**Assignment A:** In the menopause health passage, which organization keeps a directory of accredited practitioners?
**Assignment B:** Transcribe part of the menopause health passage. Begin at the words "Opening up to" and stop after "issues often overlap.".
**Assignment C:** Go on with the menopause health passage from its final line, in the same style.

**Passage for review:**
Addressing GSM can also help protect your broader pelvic and urinary health. To understand more about how these symptoms connect, read about vaginal dryness and what it means for your long-term health.
Your Relationship Matters Too
Pain during sex doesn’t happen in a vacuum. It affects how you feel about your body, your desire, and your relationship. Many women quietly avoid intimacy rather than explain what’s happening — or feel guilty, broken, or like they’ve let a partner down. You haven’t. This is a physiological change. It’s not a verdict on your desirability or your relationship.
Opening up to a partner — even just saying “this is a medical thing and I’m getting it treated” — can ease enormous hidden pressure. If the emotional side of intimacy during menopause feels complicated, there is support available. It’s worth also reading about how menopause affects libido and what you can do, since the two issues often overlap.
When to See a Doctor
Please don’t wait. See a GP, gynaecologist, or menopause specialist if:
- Sex is painful and has been for more than a few weeks
- You have bleeding after sex
- You have persistent vaginal soreness, itching, or unusual discharge
- Over-the-counter moisturisers and lubricants aren’t helping
- You’ve been treated for thrush repeatedly without resolution
- Urinary symptoms (urgency, burning, frequent infections) have appeared alongside vaginal symptoms
You are entitled to bring this up. You are entitled to treatment. If a clinician dismisses painful sex as “normal for your age,” push back — or seek a second opinion from a menopause specialist. The British Menopause Society maintains a directory of accredited practitioners.
Frequently Asked Questions
Can GSM get better on its own without treatment?
Unlike some menopause symptoms that ease over time, GSM tends to be progressive — the tissue continues to thin as estrogen stays low. It rarely improves without treatment. The encouraging news is that it responds well once the right treatment is started, even years after symptoms began.
Is vaginal estrogen safe if I’ve had breast cancer?

**Information shown:**
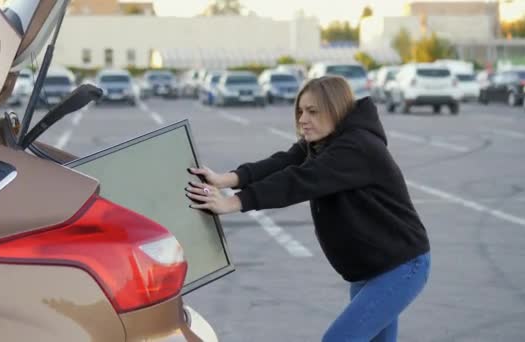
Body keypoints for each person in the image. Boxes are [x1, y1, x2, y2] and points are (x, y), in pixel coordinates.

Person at [185, 75, 431, 342]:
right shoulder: (324, 143)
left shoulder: (356, 147)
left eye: (313, 111)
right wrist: (226, 179)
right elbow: (283, 163)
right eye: (300, 111)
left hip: (401, 266)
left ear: (335, 109)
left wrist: (232, 203)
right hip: (369, 269)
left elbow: (297, 181)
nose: (303, 119)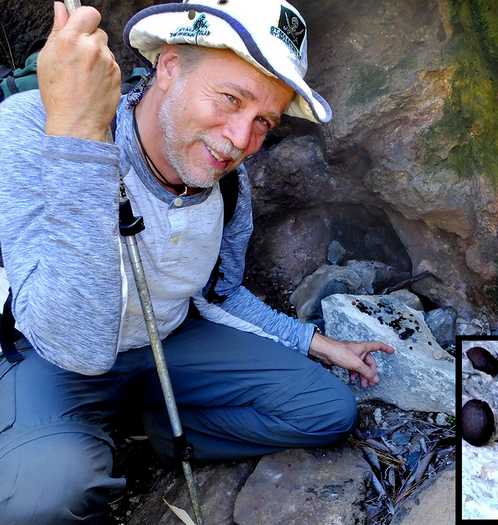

**Task output A:** The British Menopause Society.

**Task output B:**
Opening up to a partner — even just saying “this is a medical thing and I’m getting it treated” — can ease enormous hidden pressure. If the emotional side of intimacy during menopause feels complicated, there is support available. It’s worth also reading about how menopause affects libido and what you can do, since the two issues often overlap.

**Task output C:**
For many women with a history of breast cancer, low-dose vaginal estrogen is considered acceptable because systemic absorption is minimal — but this must be discussed with your oncologist or specialist. Guidelines from The Menopause Society and NICE acknowledge it as an option in many cases, though individual risk assessment is essential.
Will lubricant fix the problem?
Lubricant helps enormously in the moment and should absolutely be used, but it doesn’t treat the underlying tissue changes. Think of it as temporary relief rather than a repair. Vaginal moisturisers used regularly, and vaginal estrogen if appropriate, address the root cause rather than just easing the immediate discomfort.
Can I have GSM if I’m still having periods?
Yes. Estrogen fluctuates significantly during perimenopause, and vaginal symptoms can begin well before your last period. If you’re in your 40s and noticing dryness, pain, or urinary changes, GSM is worth discussing with a clinician — you don’t need to wait until menopause is confirmed.
How long does vaginal estrogen take to work?
Most women notice some improvement within four to six weeks, with fuller benefit at around twelve weeks. It works gradually, rebuilding tissue health over time. It’s generally continued long-term, since stopping it means the tissue will return to its previous state.
This article is for general information and is not medical advice. It was reviewed by a certified healthcare professional in line with our editorial policy, and we update our content as the science evolves — but every woman’s body is different, so please speak to a qualified healthcare professional about your own symptoms.